Copy word for word everything in the rows below from the line containing "common name: Sessile trillium" down to the line containing "genus: Circus", including both of those lines and nothing else.

▶ EXERCISE MATERIAL:
■ ■ ■ ■

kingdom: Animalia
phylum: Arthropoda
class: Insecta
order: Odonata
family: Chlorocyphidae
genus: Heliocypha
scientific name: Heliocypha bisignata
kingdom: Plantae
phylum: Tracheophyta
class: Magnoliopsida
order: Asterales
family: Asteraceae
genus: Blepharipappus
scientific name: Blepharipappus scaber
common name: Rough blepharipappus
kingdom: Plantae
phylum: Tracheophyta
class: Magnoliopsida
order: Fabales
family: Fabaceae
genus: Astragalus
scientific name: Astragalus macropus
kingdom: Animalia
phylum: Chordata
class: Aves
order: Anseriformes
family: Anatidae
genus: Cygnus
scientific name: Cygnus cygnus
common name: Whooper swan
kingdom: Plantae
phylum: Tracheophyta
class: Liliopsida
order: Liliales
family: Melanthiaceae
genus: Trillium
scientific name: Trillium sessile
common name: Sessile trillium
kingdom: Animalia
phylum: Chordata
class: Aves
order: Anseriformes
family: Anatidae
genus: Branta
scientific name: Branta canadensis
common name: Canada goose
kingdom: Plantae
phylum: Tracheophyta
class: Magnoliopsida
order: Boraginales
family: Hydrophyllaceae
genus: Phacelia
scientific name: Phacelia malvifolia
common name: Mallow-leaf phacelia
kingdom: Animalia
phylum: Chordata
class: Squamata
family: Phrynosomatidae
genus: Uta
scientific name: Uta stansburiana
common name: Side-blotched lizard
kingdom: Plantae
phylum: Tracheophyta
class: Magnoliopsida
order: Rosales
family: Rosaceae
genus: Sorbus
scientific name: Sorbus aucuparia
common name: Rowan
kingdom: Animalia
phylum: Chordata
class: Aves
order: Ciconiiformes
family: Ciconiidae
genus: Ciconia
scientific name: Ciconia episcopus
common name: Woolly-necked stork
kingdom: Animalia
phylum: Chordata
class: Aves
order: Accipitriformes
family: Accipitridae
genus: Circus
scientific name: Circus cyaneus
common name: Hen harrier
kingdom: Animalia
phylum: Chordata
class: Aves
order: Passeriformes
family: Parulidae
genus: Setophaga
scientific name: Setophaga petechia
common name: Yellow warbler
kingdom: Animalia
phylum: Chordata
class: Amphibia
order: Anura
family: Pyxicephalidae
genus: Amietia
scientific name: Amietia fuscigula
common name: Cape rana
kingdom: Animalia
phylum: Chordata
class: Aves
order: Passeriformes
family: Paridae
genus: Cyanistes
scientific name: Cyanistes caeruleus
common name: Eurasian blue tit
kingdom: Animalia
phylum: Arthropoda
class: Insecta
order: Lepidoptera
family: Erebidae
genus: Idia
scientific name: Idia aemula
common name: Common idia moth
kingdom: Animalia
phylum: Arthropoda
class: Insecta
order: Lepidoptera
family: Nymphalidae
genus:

■ ■ ■ ■

▶ EXPECTED ANSWER:
common name: Sessile trillium
kingdom: Animalia
phylum: Chordata
class: Aves
order: Anseriformes
family: Anatidae
genus: Branta
scientific name: Branta canadensis
common name: Canada goose
kingdom: Plantae
phylum: Tracheophyta
class: Magnoliopsida
order: Boraginales
family: Hydrophyllaceae
genus: Phacelia
scientific name: Phacelia malvifolia
common name: Mallow-leaf phacelia
kingdom: Animalia
phylum: Chordata
class: Squamata
family: Phrynosomatidae
genus: Uta
scientific name: Uta stansburiana
common name: Side-blotched lizard
kingdom: Plantae
phylum: Tracheophyta
class: Magnoliopsida
order: Rosales
family: Rosaceae
genus: Sorbus
scientific name: Sorbus aucuparia
common name: Rowan
kingdom: Animalia
phylum: Chordata
class: Aves
order: Ciconiiformes
family: Ciconiidae
genus: Ciconia
scientific name: Ciconia episcopus
common name: Woolly-necked stork
kingdom: Animalia
phylum: Chordata
class: Aves
order: Accipitriformes
family: Accipitridae
genus: Circus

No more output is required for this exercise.